- **INSTRUCTIONS**
A. Rewrite the passage of the Kirtan Kriya article from "Imagine that you" up to and including "your mind sharp.", replacing "12 minutes" with "15 minutes".
B. Translate this sentence from the Kirtan Kriya article into Spanish: "In fact, telomerase was increased by 43 percent, the largest increase ever recorded."

- **DOCUMENT SEGMENT**
------------------------

The Incredible Power of Kirtan Kriya: A Conversation on Brain Health and Longevity with Dr. Chris Walling

Imagine that you could do just 12 minutes of yoga practice every day—and live longer, stay healthier, feel happier, and think more clearly. You’d do it, right?
If you answered yes, then get started right now. According to clinical psychologist and yoga therapist Chris Walling, doing 12 minutes daily of the Kundalini Yoga practice known as Kirtan Kriya is proven to enhance brain and mental health, increase longevity, and keep your mind sharp.
“Not only can this protocol help people live longer and better, it also can also alleviate a lot of chronic illnesses,” Chris says. “People who do this practice are buying themselves quite a few years on the tail end.”
A Multisensory Intervention
Chris describes Kirtan Kriya as a “multisensory intervention,” combining breath, mudra (finger movements), mantra, and visualization to create far-reaching effects. Its benefits for health and longevity have long been recognized within the Kundalini Yoga lineage, but Kundalini master Yogi Bhajan and his student Dharma Singh Khalsa, MD (cofounder with Kirti Khalsa of the Alzheimer’s Research and Prevention Foundation) set the stage for ongoing scientific inquiry into the nature and impact of this powerful practice.
“Once it was investigated from the clinical angle, researchers discovered a whole host of brain health–supporting features,” says Chris. “Through the last couple of decades, research at top-tier academic research hospitals and institutions in the United States and all over the world have discovered that this kriya, when practiced regularly over a period of eight weeks, begins to improve a whole range of measures, from cognitive performance on memory testing all the way to cellular changes.”
A groundbreaking study at the University of California Los Angeles (UCLA), where Chris was executive administrator for the university’s Longevity Center, showed that regular practice increased telomerase—the enzyme linked to structures at the ends of our chromosomes, which affect how our cells age. In fact, telomerase was increased by 43 percent, the largest increase ever recorded. Other studies on the practice have shown that it improves blood flow to the brain, reverses memory loss, eases depression and decreases inflammatory genes while increasing healthy ones.
Research like this makes it clear that Kirtan Kriya can be a potent approach to preventing Alzheimer’s disease, as well as geriatric depression, which often resembles Alzheimer’s in its symptoms, says Chris, who serves as chairman of the Alzheimer’s Research and Prevention Foundation’s Education Advisory Committee. Within a few weeks of beginning a Kirtan Kriya practice, he says, people turn around—suddenly shaking off brain fog and forgetfulness.

------------------------

- **GIVEN DATA**
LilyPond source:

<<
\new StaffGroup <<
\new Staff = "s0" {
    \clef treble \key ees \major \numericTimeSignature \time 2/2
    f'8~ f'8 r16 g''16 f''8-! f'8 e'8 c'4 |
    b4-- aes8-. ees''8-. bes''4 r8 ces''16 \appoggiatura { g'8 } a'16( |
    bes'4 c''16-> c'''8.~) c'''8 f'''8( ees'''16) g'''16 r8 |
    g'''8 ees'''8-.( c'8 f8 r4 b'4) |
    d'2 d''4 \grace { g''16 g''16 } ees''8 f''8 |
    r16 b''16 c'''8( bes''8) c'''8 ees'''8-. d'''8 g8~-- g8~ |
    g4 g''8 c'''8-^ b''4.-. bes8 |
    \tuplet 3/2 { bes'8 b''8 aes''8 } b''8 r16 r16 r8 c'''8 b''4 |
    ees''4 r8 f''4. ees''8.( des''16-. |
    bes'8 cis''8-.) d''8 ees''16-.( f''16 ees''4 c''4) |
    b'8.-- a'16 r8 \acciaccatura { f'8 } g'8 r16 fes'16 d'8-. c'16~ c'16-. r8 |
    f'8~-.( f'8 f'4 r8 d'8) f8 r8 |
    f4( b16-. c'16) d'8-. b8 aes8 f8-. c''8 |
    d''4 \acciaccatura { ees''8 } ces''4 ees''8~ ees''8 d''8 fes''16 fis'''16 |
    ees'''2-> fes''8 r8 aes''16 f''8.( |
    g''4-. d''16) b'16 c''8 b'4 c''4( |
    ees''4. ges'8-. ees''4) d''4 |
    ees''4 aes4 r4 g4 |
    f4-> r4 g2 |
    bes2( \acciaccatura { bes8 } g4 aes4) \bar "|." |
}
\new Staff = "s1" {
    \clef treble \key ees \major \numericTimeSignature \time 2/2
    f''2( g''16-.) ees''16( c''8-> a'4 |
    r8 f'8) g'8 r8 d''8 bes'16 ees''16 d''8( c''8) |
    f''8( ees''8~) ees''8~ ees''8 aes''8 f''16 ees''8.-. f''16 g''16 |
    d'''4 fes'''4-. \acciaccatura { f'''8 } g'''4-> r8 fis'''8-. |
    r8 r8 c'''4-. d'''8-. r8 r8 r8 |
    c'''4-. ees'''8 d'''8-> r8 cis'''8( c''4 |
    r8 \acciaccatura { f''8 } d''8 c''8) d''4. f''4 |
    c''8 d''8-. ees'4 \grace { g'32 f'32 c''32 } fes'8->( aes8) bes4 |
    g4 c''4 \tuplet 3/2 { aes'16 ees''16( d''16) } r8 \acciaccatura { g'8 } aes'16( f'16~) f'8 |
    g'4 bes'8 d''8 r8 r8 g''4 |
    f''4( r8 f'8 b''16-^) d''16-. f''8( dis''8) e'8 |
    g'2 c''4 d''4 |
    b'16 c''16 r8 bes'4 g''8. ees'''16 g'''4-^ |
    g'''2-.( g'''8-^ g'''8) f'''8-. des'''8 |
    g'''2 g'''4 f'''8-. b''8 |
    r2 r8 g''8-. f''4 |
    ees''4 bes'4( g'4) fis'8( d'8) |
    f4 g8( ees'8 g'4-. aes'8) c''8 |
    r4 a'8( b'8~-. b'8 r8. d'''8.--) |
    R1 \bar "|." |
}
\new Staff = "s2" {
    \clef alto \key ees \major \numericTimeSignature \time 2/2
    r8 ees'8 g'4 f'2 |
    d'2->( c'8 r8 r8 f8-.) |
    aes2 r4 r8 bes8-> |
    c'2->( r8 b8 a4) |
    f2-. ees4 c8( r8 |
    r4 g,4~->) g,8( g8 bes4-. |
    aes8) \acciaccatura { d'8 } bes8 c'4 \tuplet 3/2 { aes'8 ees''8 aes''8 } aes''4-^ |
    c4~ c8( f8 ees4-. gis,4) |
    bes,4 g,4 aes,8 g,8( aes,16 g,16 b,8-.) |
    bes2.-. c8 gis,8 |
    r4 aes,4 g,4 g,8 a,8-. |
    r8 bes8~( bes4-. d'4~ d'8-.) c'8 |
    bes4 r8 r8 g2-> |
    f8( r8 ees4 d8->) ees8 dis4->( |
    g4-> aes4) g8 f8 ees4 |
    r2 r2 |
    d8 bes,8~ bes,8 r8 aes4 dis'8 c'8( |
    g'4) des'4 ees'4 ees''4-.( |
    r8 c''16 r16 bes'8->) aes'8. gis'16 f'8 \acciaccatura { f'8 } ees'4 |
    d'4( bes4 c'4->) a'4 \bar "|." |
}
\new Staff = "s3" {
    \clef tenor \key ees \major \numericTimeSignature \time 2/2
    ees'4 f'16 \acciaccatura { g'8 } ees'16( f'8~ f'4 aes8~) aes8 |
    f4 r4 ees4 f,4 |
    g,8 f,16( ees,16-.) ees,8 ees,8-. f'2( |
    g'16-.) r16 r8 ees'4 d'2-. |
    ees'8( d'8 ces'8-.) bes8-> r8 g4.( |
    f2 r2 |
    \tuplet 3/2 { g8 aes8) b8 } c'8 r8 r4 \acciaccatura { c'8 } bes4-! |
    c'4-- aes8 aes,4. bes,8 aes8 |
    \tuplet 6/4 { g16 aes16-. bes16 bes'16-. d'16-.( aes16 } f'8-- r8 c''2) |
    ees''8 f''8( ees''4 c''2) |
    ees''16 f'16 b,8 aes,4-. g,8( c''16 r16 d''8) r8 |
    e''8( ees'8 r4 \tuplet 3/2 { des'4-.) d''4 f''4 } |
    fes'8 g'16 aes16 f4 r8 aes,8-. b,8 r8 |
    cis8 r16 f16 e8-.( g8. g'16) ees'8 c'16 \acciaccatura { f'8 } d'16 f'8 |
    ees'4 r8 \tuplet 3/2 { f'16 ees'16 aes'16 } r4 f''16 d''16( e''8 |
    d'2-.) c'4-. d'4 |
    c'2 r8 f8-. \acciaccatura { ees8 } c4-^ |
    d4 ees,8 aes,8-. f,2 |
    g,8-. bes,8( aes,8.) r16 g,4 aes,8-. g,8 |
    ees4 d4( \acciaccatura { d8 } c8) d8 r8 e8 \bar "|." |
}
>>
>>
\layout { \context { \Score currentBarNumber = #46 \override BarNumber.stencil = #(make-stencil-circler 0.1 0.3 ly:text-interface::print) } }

------------------------

- **EXERCISE SOLUTIONS**
A.
Imagine that you could do just 15 minutes of yoga practice every day—and live longer, stay healthier, feel happier, and think more clearly. You’d do it, right?
If you answered yes, then get started right now. According to clinical psychologist and yoga therapist Chris Walling, doing 15 minutes daily of the Kundalini Yoga practice known as Kirtan Kriya is proven to enhance brain and mental health, increase longevity, and keep your mind sharp.

B. De hecho, la telomerasa aumentó un 43 por ciento, el mayor aumento jamás registrado.